Global Data Efficiency

In today’s modern datacenters and hybrid cloud deployments a new breed of data efficiency is required. As organizations scale their storage architecture it becomes imperative to take advantage of economies of more and more data as it enters into one’s data lake. Not only is it important to monitor the rising egress costs but also the amount active data for consistent performance even during ingest. In this next post of my series I will look at Datrium’s Global Deduplication technology and the power it brings to the infrastructure stack to handle data growth while achieving data efficiency at the same time.  

It’s now table stakes to have localized deduplication in storage architectures, however if customers want to go to the next level of efficiency then Global Deduplication is required to compete in a multi-cloud world. Datrium decided early on to build an architecture that was built on Global Deduplication as the foundation for data integrity and efficiency. It’s with this framework that customers can have assurance for their data, while not compromising on performance and stability for their applications. 

You may be asking, with all this Global Deduplication talk, what can I expect in regard to my own data efficiency. Well, every customer and data set can be different, however looking at our call home data, we average 4.5x data reduction across our customer base. We anticipate this even going higher when our new Cloud DVX service becomes more widely used.

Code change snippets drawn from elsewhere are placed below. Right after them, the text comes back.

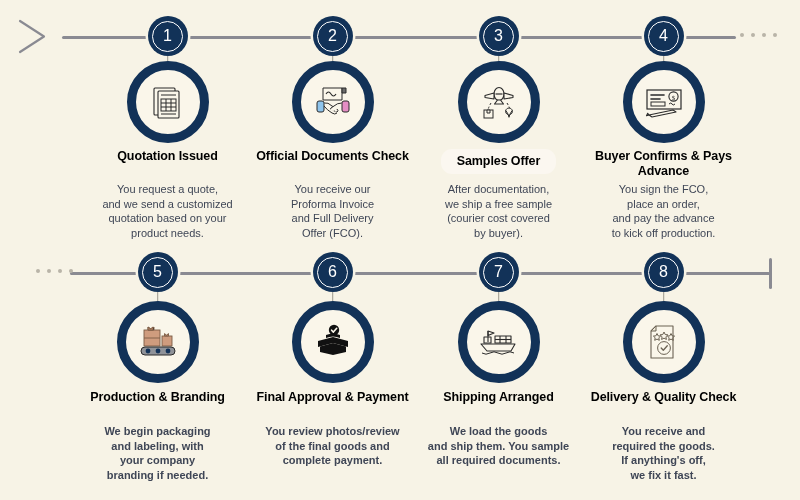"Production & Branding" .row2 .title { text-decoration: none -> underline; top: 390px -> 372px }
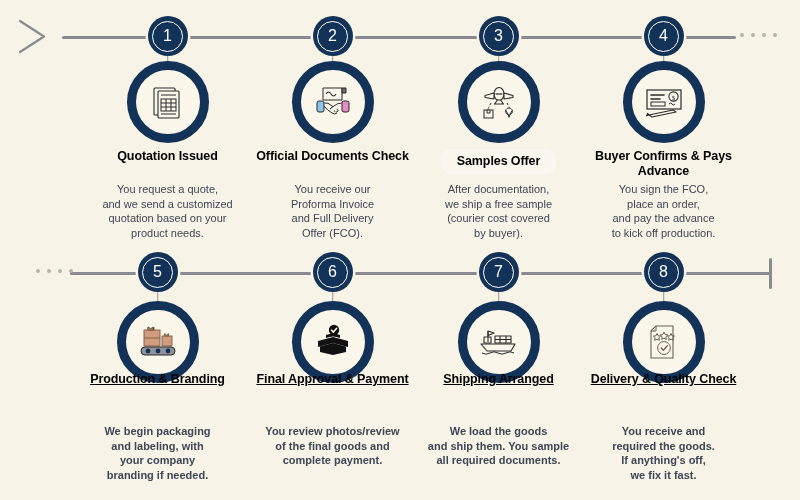"We begin packaging" .row2 .desc { font-weight: bold -> none }
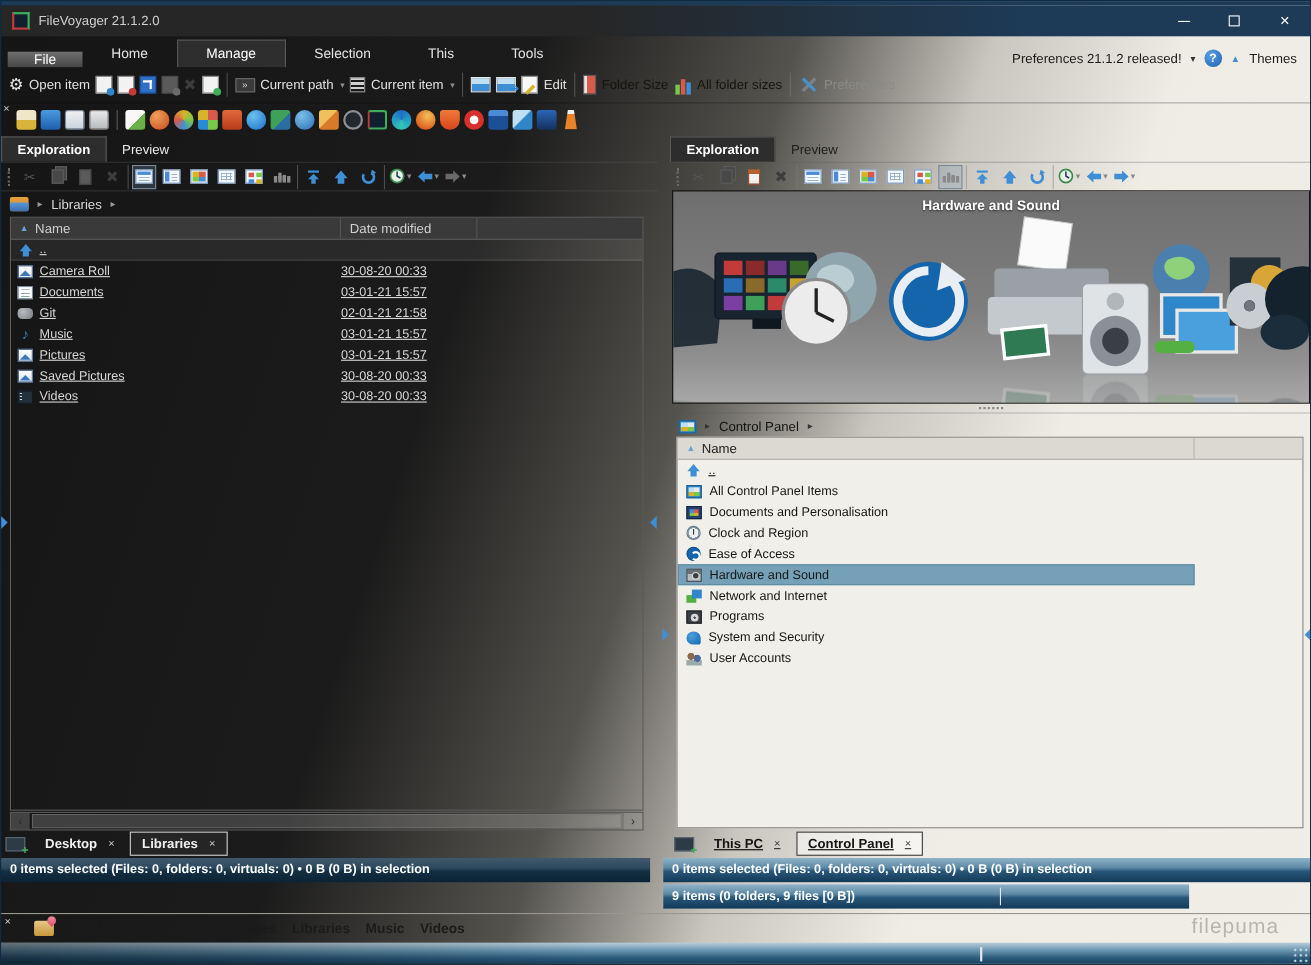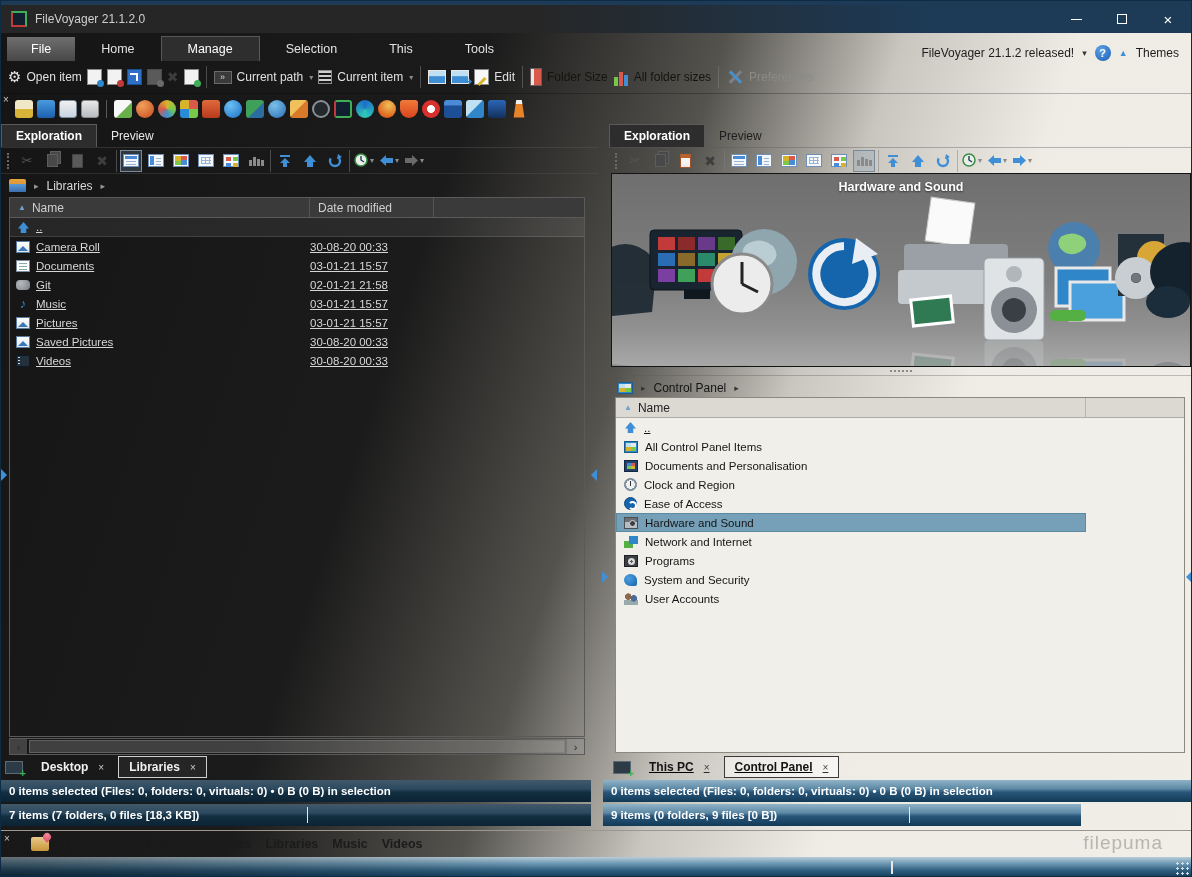"File" .mtab.file { padding: 5px 24px -> 0 24px }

Within the Datrium DVX dashboard UI, a customer can look at the Global Deduplication ratios and also compare that with what data reductions they are getting on a per host basis on flash. As new data is received in RAM on each DVX enabled host, we fingerprint each block inline for local deduplication on the flash in addition to compression and encryption. Then as we write new blocks to the Datrium data node for persistence, DVX will do the Global part of the deduplication by analyzing all data from all hosts, no matter if the data originated from Linux, ESXi, Docker, etc.… we will automatically compare all data blocks. In the small lab example above, we are getting 3.9x efficiency with Global Deduplication and Compression. Keep in mind as your DVX cluster continues to get larger and wider on a single site or multi-site the amount of referenceable data increases which further provides great duplicated efficiency.

Let’s now look at some additional points on what makes Datrium’s Global Deduplication technology so powerful for organizations. 

•    Datrium uses Blockchain (Crypto-Hashing) like technology to provide verifiable correctness when determining what needs to be transmitted is absolute and required. This level of data integrity ensures that all deduplicated data is in a correct state at rest and in transit. (This is a separate post all in of its self for a later date)

•    Built-in to the new Datrium Cloud DVX fully managed service, is a completely multi-site and cloud aware solution. Datrium fingerprints all data with a crypto-hash on ingest. Let’s say for example you have two sites – primary and DR and also an archive on AWS. When data needs to be moved between sites, first the DVX software exchanges fingerprints to figure out what data needs to be copied to the remote sites. Then, only unique data is sent over to the remote sites. This automatically provides WAN optimization and a decrease in RTO’s. This result is a dramatic savings especially on cloud egress costs. 

•    Always-On Global Deduplication. Datrium provides the software intelligence to handle all data types and workloads providing data efficiency locally and globally without having to determine whether dedupe should be on or turned off for a particular workload. 

•    Datrium can seed remote sites automatically and also use existing data sets for metadata exchange for optimized replication.  As an example, current DR environments no longer have to worry about pre-seeding and can instantly take advantage of Datrium’s Global Deduplication for replication savings. 

•    Datrium Cloud DVX can use multiple sites for replication to the cloud for backup/archival. In such a use case, deduplication of the data in the cloud is truly global, where all the data across all the sites is globally deduplicated when data is stored in Amazon S3.

•    Datrium does not need to send any full’s (VM's or Files) over the wire on a periodic basis. It’s an always forever incremental process, since we always compare with what has already been sent or received from other sites, we never send a full again, it's always incremental to what's already there.

Most solutions only look at duplication from an at-target perspective or only localized fingerprints. It’s nice to see that Datrium took the extra time to put together an always-on solution that provides, local, global and over the wire deduplication.